Parrish and motorists from two other vehicles stopped after witnessing the crash.
"I got to the car first and as I was getting there, a gentleman came out of the car screaming for help," Parrish said. "He had gotten the baby out of the backseat and laid her down to render help to the passenger."
"When I got through the barbed wire fence, I picked up the baby and made sure she was OK."
Parrish said by the time they got to the passenger, she had already died. Parrish called 911 and waited with the family.
"There was really nothing we could do at that point except try to keep them calm until medical help arrived," Parrish said.

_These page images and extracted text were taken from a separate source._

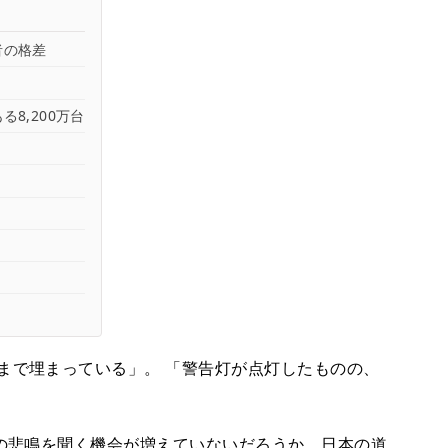
者の格差
8,200万台
まで埋まっている」。 「警告灯が点灯したものの、
ーの悲鳴を聞く機会が増えていないだろうか。日本の道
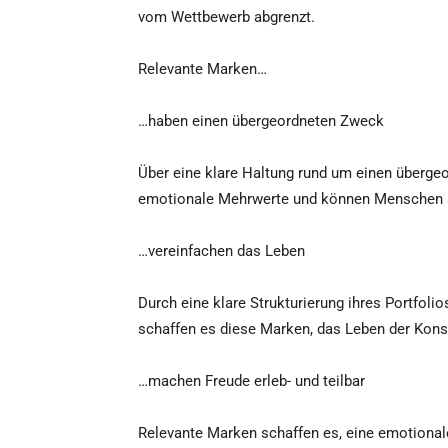
vom Wettbewerb abgrenzt.
Relevante Marken…
…haben einen übergeordneten Zweck
Über eine klare Haltung rund um einen überg
emotionale Mehrwerte und können Menschen so
…vereinfachen das Leben
Durch eine klare Strukturierung ihres Portfol
schaffen es diese Marken, das Leben der Kon
…machen Freude erleb- und teilbar
Relevante Marken schaffen es, eine emotional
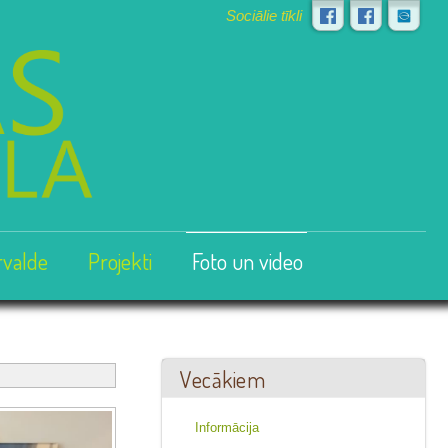
Sociālie tīkli
rvalde
Projekti
Foto un video
Vecākiem
Informācija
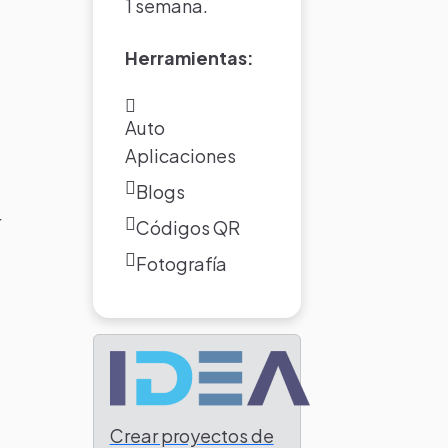
1 semana.
Herramientas:
Auto
Aplicaciones
Blogs
r
Códigos QR
Fotografía
Crear proyectos de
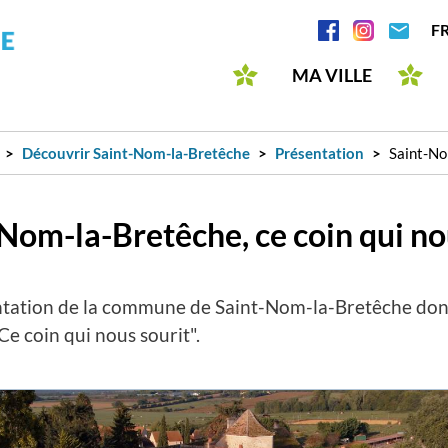
Aller
Réseaux
F
au
sociaux
contenu
MA VILLE
principal
Découvrir Saint-Nom-la-Bretêche
Présentation
Saint-No
Nom-la-Bretêche, ce coin qui no
tation de la commune de Saint-Nom-la-Bretêche dont 
e coin qui nous sourit".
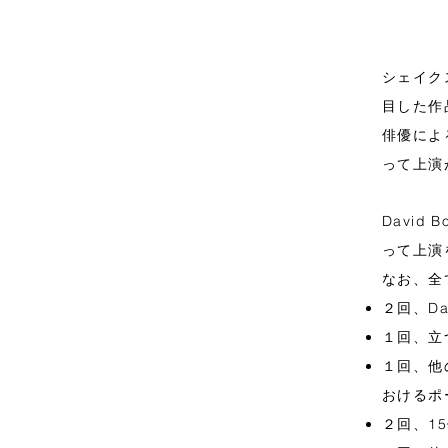
シェイク
目した作
俳優によ
って上演
David
って上演
なお、全
２回、Da
１回、立
１回、他
おけるポ
２回、1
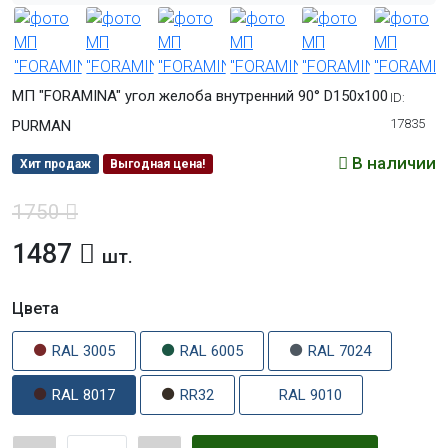
МП "FORAMINA" угол желоба внутренний 90° D150х100
ID:
17835
PURMAN
В наличии
Хит продаж
Выгодная цена!
1750
1487
шт.
Цвета
RAL 3005
RAL 6005
RAL 7024
RAL 8017
RR32
RAL 9010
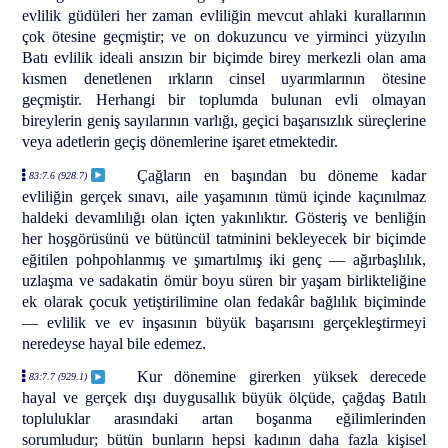
evlilik güdüleri her zaman evliliğin mevcut ahlaki kurallarının
çok ötesine geçmiştir; ve on dokuzuncu ve yirminci yüzyılın
Batı evlilik ideali ansızın bir biçimde birey merkezli olan ama
kısmen denetlenen ırkların cinsel uyarımlarının ötesine
geçmiştir. Herhangi bir toplumda bulunan evli olmayan
bireylerin geniş sayılarının varlığı, geçici başarısızlık süreçlerine
veya adetlerin geçiş dönemlerine işaret etmektedir.
Çağların en başından bu döneme kadar
83:7.6 (928.7)
evliliğin gerçek sınavı, aile yaşamının tümü içinde kaçınılmaz
haldeki devamlılığı olan içten yakınlıktır. Gösteriş ve benliğin
her hoşgörüsünü ve bütüncül tatminini bekleyecek bir biçimde
eğitilen pohpohlanmış ve şımartılmış iki genç — ağırbaşlılık,
uzlaşma ve sadakatin ömür boyu süren bir yaşam birlikteliğine
ek olarak çocuk yetiştirilimine olan fedakâr bağlılık biçiminde
— evlilik ve ev inşasının büyük başarısını gerçekleştirmeyi
neredeyse hayal bile edemez.
Kur dönemine girerken yüksek derecede
83:7.7 (929.1)
hayal ve gerçek dışı duygusallık büyük ölçüde, çağdaş Batılı
topluluklar arasındaki artan boşanma eğilimlerinden
sorumludur; bütün bunların hepsi kadının daha fazla kişisel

Caldwell County Superintendent Nate Huggins said it was heartwarming to hear Parrish stopped for strangers in need of critical help.
"That's what you expect people to do," Huggins said. "I went and shook her hand and told her I was proud of her."
"I told her that her actions were heartwarming and that it was fantastic that she would do that to help another person."
KSP reported Heidi Renter, 22, and 1-year-old Elyonha Wells, also of Omaha, Nebraska, were passengers in the Cobalt. The Caldwell County Coroner's Office pronounced Renter dead at the scene.
Jaryonlee Wells and Elyonha Wells were flown by medical helicopter to Vanderbilt University Medical Center. They are in stable condition. Trooper Holland's investigation is ongoing.
"Watching the whole accident play out, I guess a part of me just knew I was supposed to stop and help these people," Parrish said.
"Like I said, there wasn't much we could do but we stayed with them and wrapped the baby in a blanket to keep her warm."
"I just wish there would have been more we could have done to help the passenger."
It was the first time Parrish had ever witnessed a crash.
"I think that was the hardest part," Parrish said. "As a teacher, I'm prepared for most things, but that was probably one of the most traumatic things I've seen."
Still, she said her prior military background was useful in the situation.
"I had been trained on some triage training, just to assess the situation," Parrish said. "The driver didn't appear to be bleeding so I went for the baby."
"I just felt that the hand of God was on that baby because there was so much in that backseat that could have injured her. To watch that wreck and to see her come out with only a scratch just made it clear that God was protecting her."